The govt is looking at diverting the palm oil export destination to fill the demand gap should the WTO rule against Malaysia
By SHAHEERA AZNAM SHAH / Pic By MUHD AMIN NAHARUL
MALAYSIA could bring up the European Union’s (EU) mistreatment against palm oil to the Dispute Settlement Body of the World Trade Organisation (WTO), but an industry expert warned that the dispute could drag up to five years, costing millions of ringgit in legal expenses.
“The case will be a lengthy process depending on how (the EU) wants to defend its position. For this case, Malaysia is looking at about five years.
“The WTO route is a legally and internationally accepted course of action. Both Malaysia and Indonesia have succeeded in bringing our case to the WTO,” the industry insider told The Malaysian Reserve recently.

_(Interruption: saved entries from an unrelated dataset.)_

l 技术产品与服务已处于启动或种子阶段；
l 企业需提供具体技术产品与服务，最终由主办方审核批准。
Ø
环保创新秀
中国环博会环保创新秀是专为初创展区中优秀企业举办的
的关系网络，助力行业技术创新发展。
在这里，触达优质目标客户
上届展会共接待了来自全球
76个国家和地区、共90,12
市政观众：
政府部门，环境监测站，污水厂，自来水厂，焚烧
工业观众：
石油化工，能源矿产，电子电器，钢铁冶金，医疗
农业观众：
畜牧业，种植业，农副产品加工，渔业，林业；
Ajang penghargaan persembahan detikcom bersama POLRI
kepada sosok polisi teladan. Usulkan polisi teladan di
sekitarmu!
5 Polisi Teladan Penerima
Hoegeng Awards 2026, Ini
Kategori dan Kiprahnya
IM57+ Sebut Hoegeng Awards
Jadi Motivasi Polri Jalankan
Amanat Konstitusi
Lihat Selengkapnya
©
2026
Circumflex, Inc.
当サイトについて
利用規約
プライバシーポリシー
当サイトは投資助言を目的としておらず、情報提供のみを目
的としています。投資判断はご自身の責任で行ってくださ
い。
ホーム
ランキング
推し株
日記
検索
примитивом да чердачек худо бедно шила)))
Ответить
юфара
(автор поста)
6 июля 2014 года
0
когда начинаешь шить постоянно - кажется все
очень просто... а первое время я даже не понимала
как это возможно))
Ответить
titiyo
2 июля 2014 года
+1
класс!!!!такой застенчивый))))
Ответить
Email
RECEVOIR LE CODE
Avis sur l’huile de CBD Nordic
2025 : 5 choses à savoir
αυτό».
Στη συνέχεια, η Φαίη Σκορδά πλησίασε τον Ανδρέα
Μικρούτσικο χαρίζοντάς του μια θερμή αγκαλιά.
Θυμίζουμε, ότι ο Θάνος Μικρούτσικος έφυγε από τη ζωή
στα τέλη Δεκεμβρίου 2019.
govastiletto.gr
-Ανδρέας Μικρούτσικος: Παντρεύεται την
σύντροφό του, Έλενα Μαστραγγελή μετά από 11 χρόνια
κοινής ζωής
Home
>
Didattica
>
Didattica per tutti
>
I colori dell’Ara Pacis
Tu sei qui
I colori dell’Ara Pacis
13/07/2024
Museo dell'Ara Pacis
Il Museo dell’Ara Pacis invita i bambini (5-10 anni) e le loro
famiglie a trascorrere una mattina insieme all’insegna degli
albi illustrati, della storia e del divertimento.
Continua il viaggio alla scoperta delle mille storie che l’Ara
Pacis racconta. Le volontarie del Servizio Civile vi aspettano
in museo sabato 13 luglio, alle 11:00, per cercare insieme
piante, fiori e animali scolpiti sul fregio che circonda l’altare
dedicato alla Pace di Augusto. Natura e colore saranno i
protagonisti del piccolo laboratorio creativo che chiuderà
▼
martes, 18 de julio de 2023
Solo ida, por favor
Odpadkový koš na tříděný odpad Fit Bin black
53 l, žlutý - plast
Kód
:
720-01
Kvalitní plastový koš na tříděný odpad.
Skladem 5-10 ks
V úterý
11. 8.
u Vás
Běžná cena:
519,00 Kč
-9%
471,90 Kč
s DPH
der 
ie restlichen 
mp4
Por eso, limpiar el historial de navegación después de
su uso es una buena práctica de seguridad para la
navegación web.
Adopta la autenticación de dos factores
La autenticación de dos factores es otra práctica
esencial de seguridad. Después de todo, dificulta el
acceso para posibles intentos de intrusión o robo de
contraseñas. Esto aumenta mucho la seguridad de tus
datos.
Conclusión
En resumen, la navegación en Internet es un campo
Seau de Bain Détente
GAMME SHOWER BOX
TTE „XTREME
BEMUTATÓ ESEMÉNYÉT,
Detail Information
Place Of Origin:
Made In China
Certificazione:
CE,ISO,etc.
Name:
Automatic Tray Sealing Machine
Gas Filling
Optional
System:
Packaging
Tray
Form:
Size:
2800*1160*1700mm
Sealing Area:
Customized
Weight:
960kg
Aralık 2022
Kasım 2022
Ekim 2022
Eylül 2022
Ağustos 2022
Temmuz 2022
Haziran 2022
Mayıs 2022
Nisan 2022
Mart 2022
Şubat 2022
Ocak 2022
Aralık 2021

“It is legally binding as most of the countries are a member of the WTO,” the expert, who spoke under the condition of anonymity, explained.
The WTO had established a dispute settlement system that independently resolves and provides recommendations on trade-related disputes among its 164 members. It is the most sought-after tribunal body by global economies and has issued 153 reports and legal findings on trade dispute.
The intergovernmental organisation had ruled in favour of Malaysia and three other countries when they collectively lodged a complaint in 1997 over the US’ prohibition of seafood imports from non-certified countries, including Malaysia.
In July, Primary Industries Minister Teresa Kok said Malaysia will be lodging the complaint to the Dispute Settlement Body as early as November.
While pursuing the dispute settlement, the industry expert said the government is looking at diverting the palm oil export destination to fill the demand gap should the WTO rule against Malaysia.
“That is the intention of the EU to set the effective implementation of phasing out our palm oil in the biofuel sector by 2030.
“By that time, our palm oil exports must have been diverted somewhere else as we cannot wait for the WTO’s decision. The EU will still get what they want that ‘non’ or less palm oil is being exported to the EU. This is their strategy game,” he said.
He added that Malaysia could be spending millions of ringgit in legal expenses in getting advice and assistance for the hearing, as well as in appointing lawyers and representatives.
“Battling this palm oil situation through the WTO route is worth it because someone wanted to demonise Malaysia’s palm oil industry that is currently worth RM80 billion in terms of exports earnings every year.
“However, it could cost millions of ringgit easily, depending on how much the Primary Industries Ministry wants to commit as the government needs to engage with lawyers to specify the terms and send representatives to the hearings,” he said.
“That is why the government is referring to the Attorney General’s Chambers (AGC) to get their advice on the legal cost and the outside legal expertise that is needed.”
At the previous WTO Committee on Trade and Environment’s (CTE) meeting attended by palm oil exporting and importing countries on May 15, the organisation said its members had expressed concerns over the sustainability of the palm oil production.
WTO added that the EU considers the production to be complex, while noting that it remains a source of income for a large community and faces challenges concerning deforestation and biodiversity loss.
WTO said the CTE meeting is scheduled to reconvene on Nov 26.
The EU has adopted a delegated act proposal that implements the Renewable Energy Directive II which will gradually limit and phase out biofuel imports into the bloc until 2030.
Malaysia and Indonesia are the world’s top producers of the commodity, supplying about 85% of global demand.
The EU countries are the second-largest buyers for both countries after India, as Europe currently consumes 7.5 million tonnes of palm oil a year — about 10% to 15% of the global palm oil demand.